Medical Cannabis and Chronic Pain

It is estimated that chronic pain affects 100 million people in the United States alone, and costs Americans up to 635 billion dollars in medical expenses and a loss in productivity.

Pain has a range of mental, physical and social factors that has helped us survive through the ages by letting us know when something is wrong. When pain does not subside even after the initial cause is eliminated, and it becomes pathological, it is referred to as chronic pain.


Cannabis has been used throughout the centuries to treat pain and a multitude of other ailments with records going back to 2700 B.C.E. Cannabis works to heal ailments and treat chronic pain because its medicinal components mimic the human body’s Endocannabinoid system, or ECS, which is an internal chemical harm reduction system. Endocannabinoids are produced by the body, controlling the ECS and they keep our critical functions in balance, regulating appetite, sleep, pain and the immune system.

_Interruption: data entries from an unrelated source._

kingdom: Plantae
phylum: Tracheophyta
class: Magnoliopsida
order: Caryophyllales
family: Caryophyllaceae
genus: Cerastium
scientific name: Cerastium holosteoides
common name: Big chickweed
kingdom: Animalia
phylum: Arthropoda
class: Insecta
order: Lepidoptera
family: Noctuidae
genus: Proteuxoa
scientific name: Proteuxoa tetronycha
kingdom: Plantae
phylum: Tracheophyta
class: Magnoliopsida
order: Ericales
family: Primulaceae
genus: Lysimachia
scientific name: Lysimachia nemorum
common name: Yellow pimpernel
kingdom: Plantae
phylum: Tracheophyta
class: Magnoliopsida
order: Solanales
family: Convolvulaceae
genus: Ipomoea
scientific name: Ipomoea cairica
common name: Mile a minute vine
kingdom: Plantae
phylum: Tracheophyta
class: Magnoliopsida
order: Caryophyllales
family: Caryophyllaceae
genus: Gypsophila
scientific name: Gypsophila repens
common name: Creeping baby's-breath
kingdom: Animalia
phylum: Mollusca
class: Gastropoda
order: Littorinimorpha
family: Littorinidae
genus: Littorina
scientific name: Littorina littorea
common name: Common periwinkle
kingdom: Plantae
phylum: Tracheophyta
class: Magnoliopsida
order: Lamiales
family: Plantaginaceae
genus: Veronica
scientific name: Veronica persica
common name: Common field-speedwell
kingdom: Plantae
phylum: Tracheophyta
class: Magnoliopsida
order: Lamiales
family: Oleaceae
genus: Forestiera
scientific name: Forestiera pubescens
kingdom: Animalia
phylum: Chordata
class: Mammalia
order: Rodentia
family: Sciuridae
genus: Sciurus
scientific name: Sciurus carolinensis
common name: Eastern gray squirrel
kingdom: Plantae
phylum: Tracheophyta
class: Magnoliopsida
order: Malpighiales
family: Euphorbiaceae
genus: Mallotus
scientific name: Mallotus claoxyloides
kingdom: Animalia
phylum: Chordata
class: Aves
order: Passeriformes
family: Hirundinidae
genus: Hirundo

With over 400 active chemicals, marijuana is the most pharmacologically active plant to grace our Earth, and provides us with a natural medicine that has been proven to treat pain, kill viruses and cancer cells, prevent seizures and heal brain cells. The reason why cannabis can treat pain lies within cannabinoid receptors in the brain, namely Type 1 (CBD1), and Type 2 (CBD2). Studies have revealed that we have CBD1 receptors all over the body, and CBD2 receptors lie in key areas that control immune function.


Scientists and doctors alike are just beginning to find out the possibilities of using cannabis to treat chronic pain. With hopes that physicians will be able to steer away from opiates to manage pain, the side effects of which can be debilitating with symptoms such as respiratory depression and dependency, we must look forward and hope that the government will finally end marijuana prohibition.